Available records -

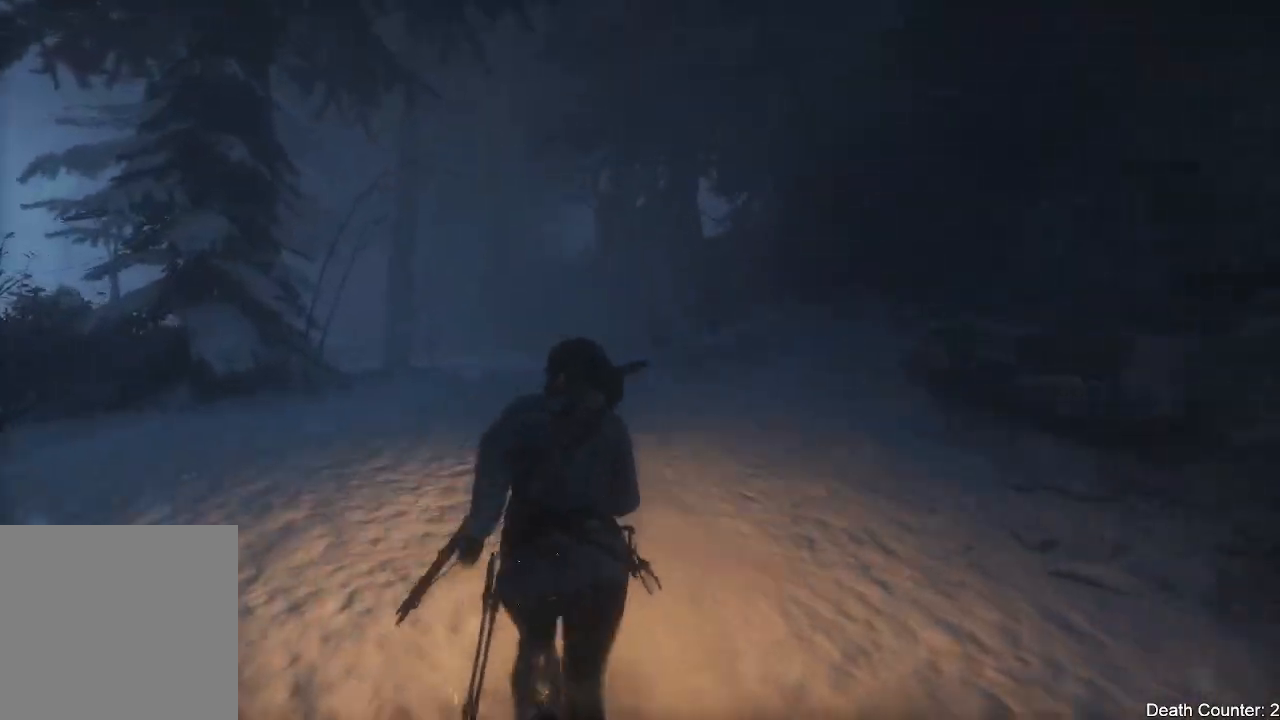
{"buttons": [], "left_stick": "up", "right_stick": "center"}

--

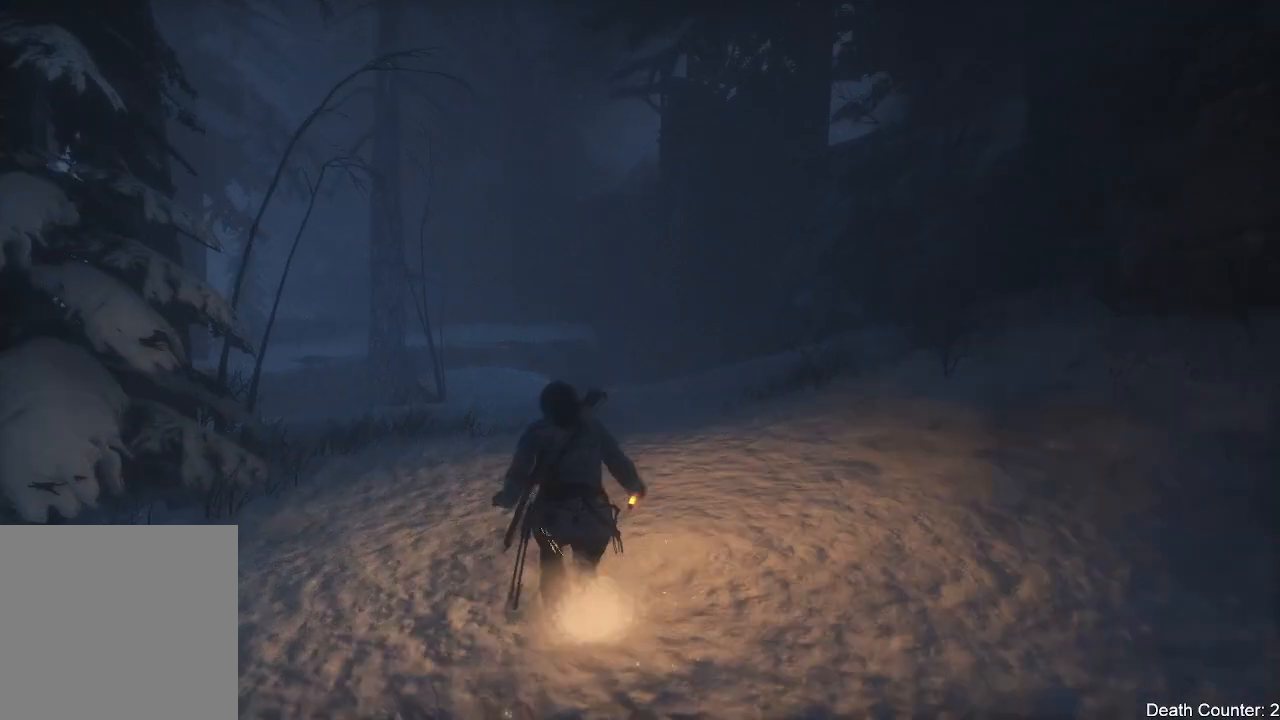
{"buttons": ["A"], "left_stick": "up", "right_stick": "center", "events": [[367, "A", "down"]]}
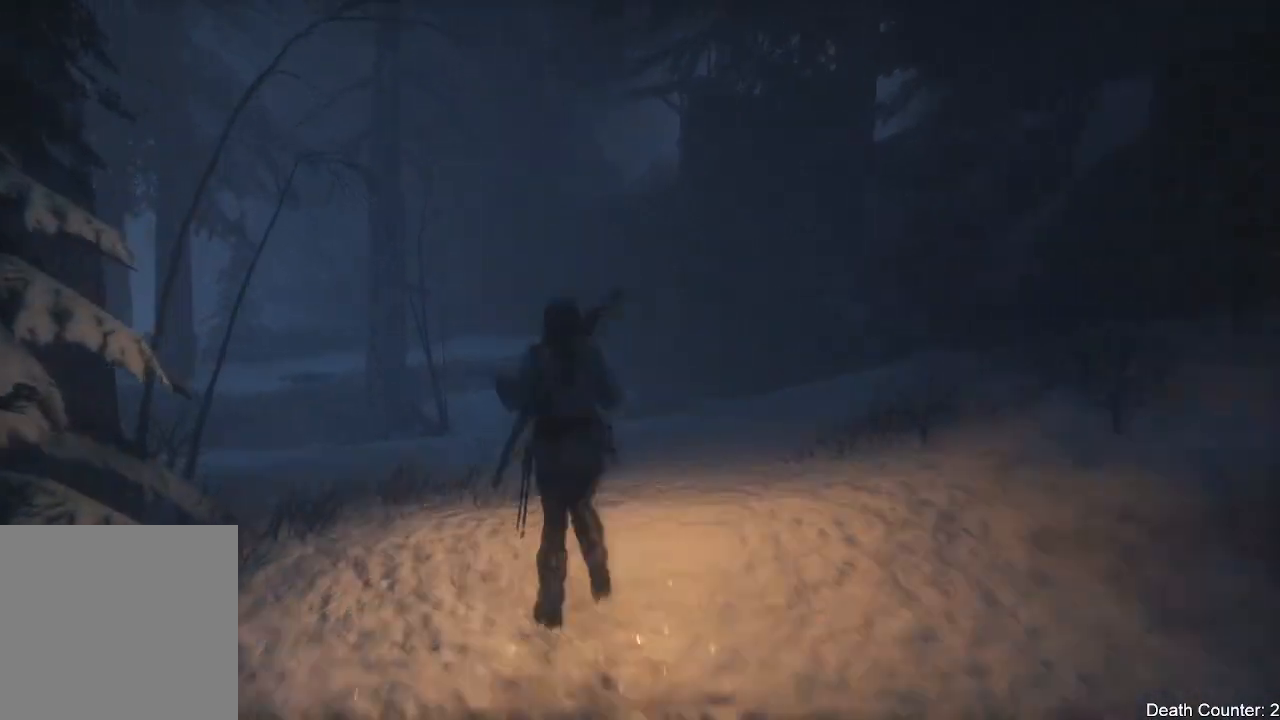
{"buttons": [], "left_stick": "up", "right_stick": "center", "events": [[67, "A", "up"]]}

Description of the task - Filter the entries and copy each line with "events".

Answer area -
{"buttons": ["A"], "left_stick": "up", "right_stick": "center", "events": [[367, "A", "down"]]}
{"buttons": [], "left_stick": "up", "right_stick": "center", "events": [[67, "A", "up"]]}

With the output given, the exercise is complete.